CREATE SEQUENCE newSeq1;
CREATE TABLE newT1
           ( 
             id   int not null default nextval('newSeq1'), 
             name text
            );
INSERT INTO newT1(name) SELECT name from T1;

To improve the performance, run the following statements (assume that data of 10,000 rows will be imported from T1 to newT1):

INSERT INTO newT1(id, name) SELECT id,name from T1;
SELECT SETVAL('newSeq1',10000);
NOTE:

Rollback is not supported by sequence functions nextval() and setval(). The value of the setval function immediately takes effects on nextval in the current session in any cases and take effects in other sessions only when no cache is specified for them. If cache is specified for a session, it takes effect only after all the cached values have been used. To avoid duplicate values, use setval only when necessary. Do not set it to an existing sequence value or a cached sequence value.

If BulkLoad is used, set sufficient cache for newSeq1 and do not set Maxvalue or Minvalue. To improve the performance, database may push down the invocation of nextval('sequence_name') to DNs. Currently, the concurrent connection requests that can be processed by the GTM are limited. If there are too many DNs, a large number of concurrent connection requests will be sent to the GTM. In this case, you need to limit the concurrent connection of BulkLoad to save the GTM connection resources.
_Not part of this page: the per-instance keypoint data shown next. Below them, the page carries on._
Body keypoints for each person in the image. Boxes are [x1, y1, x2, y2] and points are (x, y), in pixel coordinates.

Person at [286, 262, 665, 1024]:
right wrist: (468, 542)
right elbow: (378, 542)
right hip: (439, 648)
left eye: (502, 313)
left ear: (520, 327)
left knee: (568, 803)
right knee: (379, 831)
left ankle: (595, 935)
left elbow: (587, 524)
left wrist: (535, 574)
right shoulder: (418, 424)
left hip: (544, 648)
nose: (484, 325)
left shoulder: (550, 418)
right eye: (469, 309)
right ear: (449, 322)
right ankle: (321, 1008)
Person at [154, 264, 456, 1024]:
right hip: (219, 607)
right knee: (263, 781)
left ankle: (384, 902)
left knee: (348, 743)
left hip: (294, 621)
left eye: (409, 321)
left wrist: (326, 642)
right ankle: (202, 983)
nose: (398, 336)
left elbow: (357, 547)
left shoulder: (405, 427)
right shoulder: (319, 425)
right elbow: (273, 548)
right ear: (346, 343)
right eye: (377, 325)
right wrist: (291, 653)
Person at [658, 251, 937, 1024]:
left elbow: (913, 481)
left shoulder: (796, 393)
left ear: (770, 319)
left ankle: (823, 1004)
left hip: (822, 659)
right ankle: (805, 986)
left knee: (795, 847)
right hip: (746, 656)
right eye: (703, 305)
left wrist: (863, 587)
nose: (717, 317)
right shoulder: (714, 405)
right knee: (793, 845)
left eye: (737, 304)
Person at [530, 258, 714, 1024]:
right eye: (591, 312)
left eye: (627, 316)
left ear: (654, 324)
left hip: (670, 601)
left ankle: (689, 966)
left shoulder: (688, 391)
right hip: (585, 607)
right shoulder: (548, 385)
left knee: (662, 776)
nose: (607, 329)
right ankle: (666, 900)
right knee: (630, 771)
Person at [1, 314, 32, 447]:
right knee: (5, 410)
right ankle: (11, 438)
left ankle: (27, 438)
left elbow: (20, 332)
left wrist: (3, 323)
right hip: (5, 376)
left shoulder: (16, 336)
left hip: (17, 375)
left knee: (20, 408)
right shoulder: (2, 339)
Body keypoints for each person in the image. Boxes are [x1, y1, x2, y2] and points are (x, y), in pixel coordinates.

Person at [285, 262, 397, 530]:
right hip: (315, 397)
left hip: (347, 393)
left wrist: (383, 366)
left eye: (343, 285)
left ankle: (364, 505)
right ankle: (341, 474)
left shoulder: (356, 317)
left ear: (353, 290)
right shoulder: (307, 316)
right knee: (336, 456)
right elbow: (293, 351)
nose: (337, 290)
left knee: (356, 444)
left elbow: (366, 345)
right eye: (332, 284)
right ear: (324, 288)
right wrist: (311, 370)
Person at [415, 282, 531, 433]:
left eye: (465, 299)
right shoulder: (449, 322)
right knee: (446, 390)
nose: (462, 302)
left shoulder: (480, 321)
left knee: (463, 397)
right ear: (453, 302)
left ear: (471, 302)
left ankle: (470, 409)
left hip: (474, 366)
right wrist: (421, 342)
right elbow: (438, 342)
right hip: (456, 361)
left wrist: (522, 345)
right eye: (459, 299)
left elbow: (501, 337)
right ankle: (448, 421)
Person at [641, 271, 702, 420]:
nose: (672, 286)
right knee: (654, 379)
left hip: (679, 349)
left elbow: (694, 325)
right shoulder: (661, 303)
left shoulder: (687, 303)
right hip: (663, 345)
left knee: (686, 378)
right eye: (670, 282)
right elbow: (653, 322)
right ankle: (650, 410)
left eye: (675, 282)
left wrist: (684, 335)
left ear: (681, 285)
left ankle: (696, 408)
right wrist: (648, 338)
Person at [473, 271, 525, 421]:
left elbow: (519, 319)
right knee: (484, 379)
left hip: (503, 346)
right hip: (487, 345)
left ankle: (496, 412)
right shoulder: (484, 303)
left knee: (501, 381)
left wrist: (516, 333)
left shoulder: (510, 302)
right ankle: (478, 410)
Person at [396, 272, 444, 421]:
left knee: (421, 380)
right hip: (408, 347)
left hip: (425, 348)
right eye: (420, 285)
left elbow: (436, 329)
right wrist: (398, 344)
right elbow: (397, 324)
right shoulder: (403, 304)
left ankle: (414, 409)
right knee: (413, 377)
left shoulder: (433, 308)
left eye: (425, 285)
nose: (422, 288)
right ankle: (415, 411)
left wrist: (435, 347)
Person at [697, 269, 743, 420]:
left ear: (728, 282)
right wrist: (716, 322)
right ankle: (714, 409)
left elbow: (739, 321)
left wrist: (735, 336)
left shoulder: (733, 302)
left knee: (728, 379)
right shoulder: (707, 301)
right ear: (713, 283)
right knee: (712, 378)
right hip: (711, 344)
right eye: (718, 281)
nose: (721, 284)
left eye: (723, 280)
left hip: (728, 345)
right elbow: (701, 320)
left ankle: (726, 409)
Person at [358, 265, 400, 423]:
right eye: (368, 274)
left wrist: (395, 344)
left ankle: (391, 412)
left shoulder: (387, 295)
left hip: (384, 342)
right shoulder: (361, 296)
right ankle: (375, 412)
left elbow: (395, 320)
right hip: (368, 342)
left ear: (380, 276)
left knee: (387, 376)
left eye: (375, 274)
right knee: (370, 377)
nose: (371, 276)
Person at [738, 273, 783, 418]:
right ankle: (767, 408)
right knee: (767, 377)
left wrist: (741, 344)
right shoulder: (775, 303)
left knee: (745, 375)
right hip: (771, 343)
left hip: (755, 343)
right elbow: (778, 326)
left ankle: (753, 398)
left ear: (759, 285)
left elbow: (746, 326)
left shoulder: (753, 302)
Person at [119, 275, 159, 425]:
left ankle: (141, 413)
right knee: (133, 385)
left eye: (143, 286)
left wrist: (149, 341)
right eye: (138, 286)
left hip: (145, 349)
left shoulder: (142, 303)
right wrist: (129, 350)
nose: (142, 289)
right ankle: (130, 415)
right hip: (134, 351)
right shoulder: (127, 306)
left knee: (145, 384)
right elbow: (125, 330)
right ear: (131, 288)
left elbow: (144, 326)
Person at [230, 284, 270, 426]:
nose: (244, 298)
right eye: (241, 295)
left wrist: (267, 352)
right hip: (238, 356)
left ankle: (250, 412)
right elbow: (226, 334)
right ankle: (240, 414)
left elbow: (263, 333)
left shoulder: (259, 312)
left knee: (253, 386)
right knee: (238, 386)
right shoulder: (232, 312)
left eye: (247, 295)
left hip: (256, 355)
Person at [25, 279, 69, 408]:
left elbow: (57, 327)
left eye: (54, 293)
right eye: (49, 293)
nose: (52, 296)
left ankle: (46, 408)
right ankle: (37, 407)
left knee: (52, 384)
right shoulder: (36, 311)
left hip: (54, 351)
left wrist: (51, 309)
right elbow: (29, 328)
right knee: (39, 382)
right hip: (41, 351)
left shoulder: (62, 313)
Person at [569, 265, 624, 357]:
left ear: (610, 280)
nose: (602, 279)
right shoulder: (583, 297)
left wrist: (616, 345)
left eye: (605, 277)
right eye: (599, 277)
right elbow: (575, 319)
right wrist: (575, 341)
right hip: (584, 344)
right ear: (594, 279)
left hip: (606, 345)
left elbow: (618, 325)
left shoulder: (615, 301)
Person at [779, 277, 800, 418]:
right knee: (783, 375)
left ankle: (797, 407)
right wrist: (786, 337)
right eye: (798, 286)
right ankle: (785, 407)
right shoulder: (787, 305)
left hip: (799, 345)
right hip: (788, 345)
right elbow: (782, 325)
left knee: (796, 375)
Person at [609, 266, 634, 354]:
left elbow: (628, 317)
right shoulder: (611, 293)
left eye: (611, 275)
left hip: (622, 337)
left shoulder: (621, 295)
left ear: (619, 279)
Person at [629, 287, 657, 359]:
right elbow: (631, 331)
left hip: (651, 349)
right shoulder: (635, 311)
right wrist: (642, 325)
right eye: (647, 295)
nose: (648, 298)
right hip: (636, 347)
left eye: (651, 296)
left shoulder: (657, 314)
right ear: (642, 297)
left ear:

If the table is in REPLICATION mode, the invocation cannot be pushed down and the database may break down. In addition, the database space may be exhausted. After the import is complete, do VACUUM FULL. Therefore, you are not advised to use sequences when BulkLoad is used.

After a sequence is created, a single-row table is maintained on each node to store the sequence definition and value, which is obtained from the last interaction with the GTM rather than updated in real time. The single-row table on a node does not update when other nodes request a new value from the GTM or when the sequence is modified using setval.